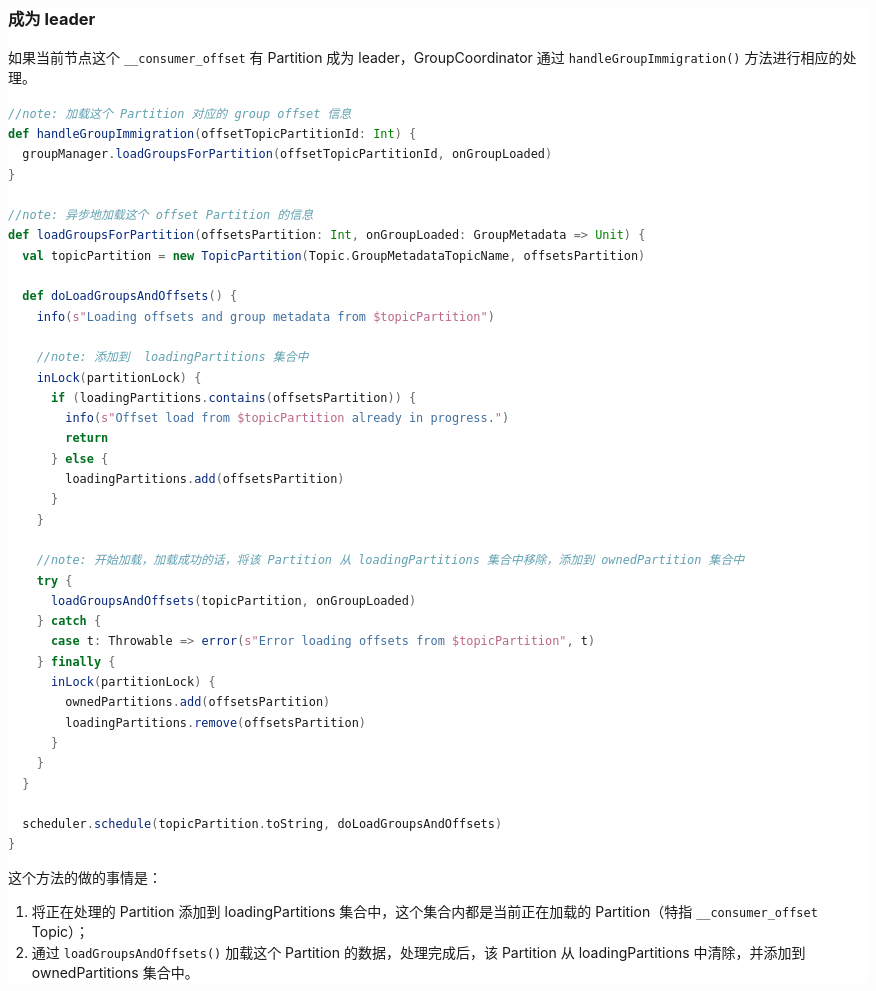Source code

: ### 成为 leader

如果当前节点这个 `__consumer_offset` 有 Partition 成为 leader，GroupCoordinator 通过 `handleGroupImmigration()` 方法进行相应的处理。

```scala
//note: 加载这个 Partition 对应的 group offset 信息
def handleGroupImmigration(offsetTopicPartitionId: Int) {
  groupManager.loadGroupsForPartition(offsetTopicPartitionId, onGroupLoaded)
}

//note: 异步地加载这个 offset Partition 的信息
def loadGroupsForPartition(offsetsPartition: Int, onGroupLoaded: GroupMetadata => Unit) {
  val topicPartition = new TopicPartition(Topic.GroupMetadataTopicName, offsetsPartition)

  def doLoadGroupsAndOffsets() {
    info(s"Loading offsets and group metadata from $topicPartition")

    //note: 添加到  loadingPartitions 集合中
    inLock(partitionLock) {
      if (loadingPartitions.contains(offsetsPartition)) {
        info(s"Offset load from $topicPartition already in progress.")
        return
      } else {
        loadingPartitions.add(offsetsPartition)
      }
    }

    //note: 开始加载，加载成功的话，将该 Partition 从 loadingPartitions 集合中移除，添加到 ownedPartition 集合中
    try {
      loadGroupsAndOffsets(topicPartition, onGroupLoaded)
    } catch {
      case t: Throwable => error(s"Error loading offsets from $topicPartition", t)
    } finally {
      inLock(partitionLock) {
        ownedPartitions.add(offsetsPartition)
        loadingPartitions.remove(offsetsPartition)
      }
    }
  }

  scheduler.schedule(topicPartition.toString, doLoadGroupsAndOffsets)
}

```

这个方法的做的事情是：

1.  将正在处理的 Partition 添加到 loadingPartitions 集合中，这个集合内都是当前正在加载的 Partition（特指 `__consumer_offset` Topic）；
2.  通过 `loadGroupsAndOffsets()` 加载这个 Partition 的数据，处理完成后，该 Partition 从 loadingPartitions 中清除，并添加到 ownedPartitions 集合中。
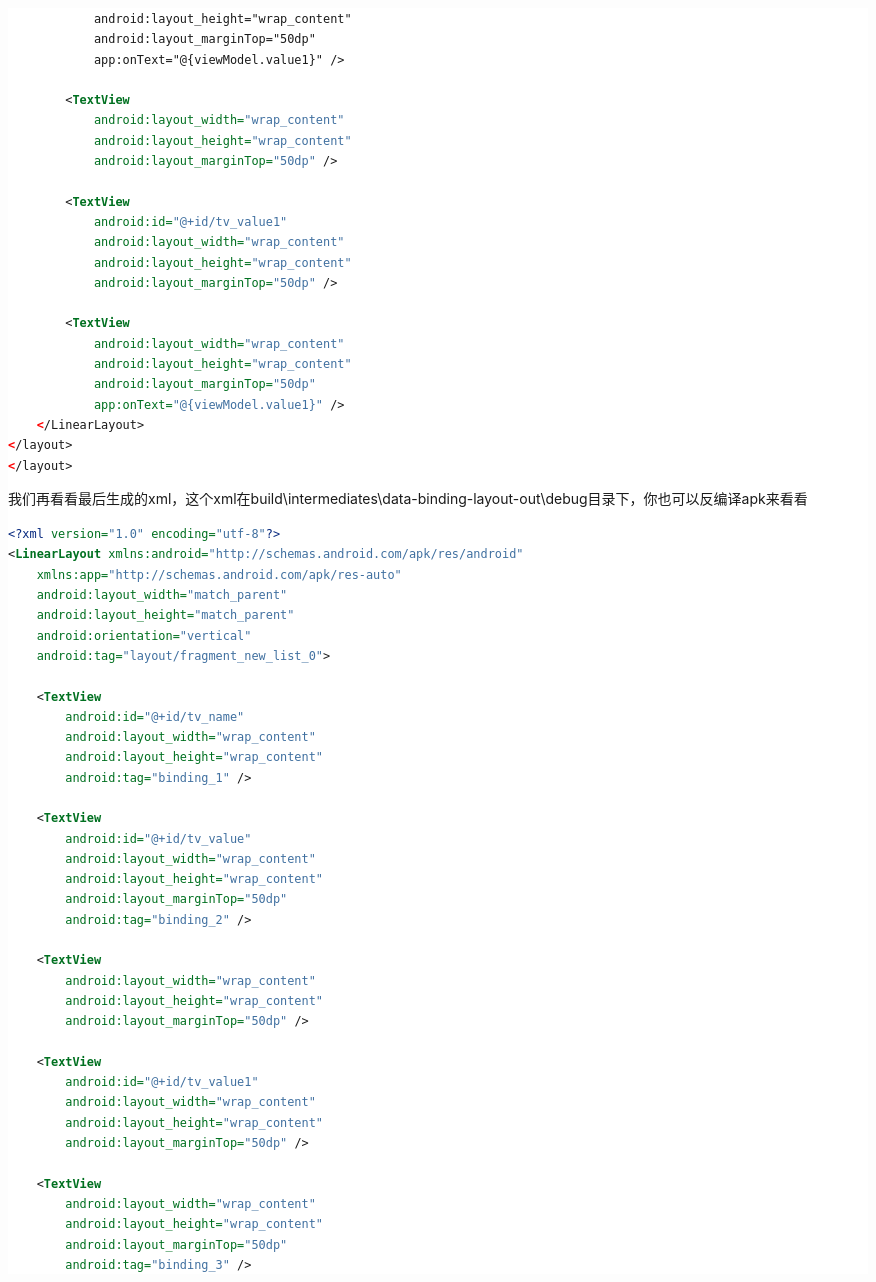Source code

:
 ``` xml
            android:layout_height="wrap_content"
            android:layout_marginTop="50dp"
            app:onText="@{viewModel.value1}" />

        <TextView
            android:layout_width="wrap_content"
            android:layout_height="wrap_content"
            android:layout_marginTop="50dp" />

        <TextView
            android:id="@+id/tv_value1"
            android:layout_width="wrap_content"
            android:layout_height="wrap_content"
            android:layout_marginTop="50dp" />

        <TextView
            android:layout_width="wrap_content"
            android:layout_height="wrap_content"
            android:layout_marginTop="50dp"
            app:onText="@{viewModel.value1}" />
    </LinearLayout>
</layout>
</layout>
```
我们再看看最后生成的xml，这个xml在build\intermediates\data-binding-layout-out\debug目录下，你也可以反编译apk来看看
``` xml
<?xml version="1.0" encoding="utf-8"?>
<LinearLayout xmlns:android="http://schemas.android.com/apk/res/android"
    xmlns:app="http://schemas.android.com/apk/res-auto"
    android:layout_width="match_parent"
    android:layout_height="match_parent"
    android:orientation="vertical"
    android:tag="layout/fragment_new_list_0">

    <TextView
        android:id="@+id/tv_name"
        android:layout_width="wrap_content"
        android:layout_height="wrap_content"
        android:tag="binding_1" />

    <TextView
        android:id="@+id/tv_value"
        android:layout_width="wrap_content"
        android:layout_height="wrap_content"
        android:layout_marginTop="50dp"
        android:tag="binding_2" />

    <TextView
        android:layout_width="wrap_content"
        android:layout_height="wrap_content"
        android:layout_marginTop="50dp" />

    <TextView
        android:id="@+id/tv_value1"
        android:layout_width="wrap_content"
        android:layout_height="wrap_content"
        android:layout_marginTop="50dp" />

    <TextView
        android:layout_width="wrap_content"
        android:layout_height="wrap_content"
        android:layout_marginTop="50dp"
        android:tag="binding_3" />
```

***

What you should do - If a line above contains the word "LinearLayout", list it.

Response box -
    </LinearLayout>
<LinearLayout xmlns:android="http://schemas.android.com/apk/res/android"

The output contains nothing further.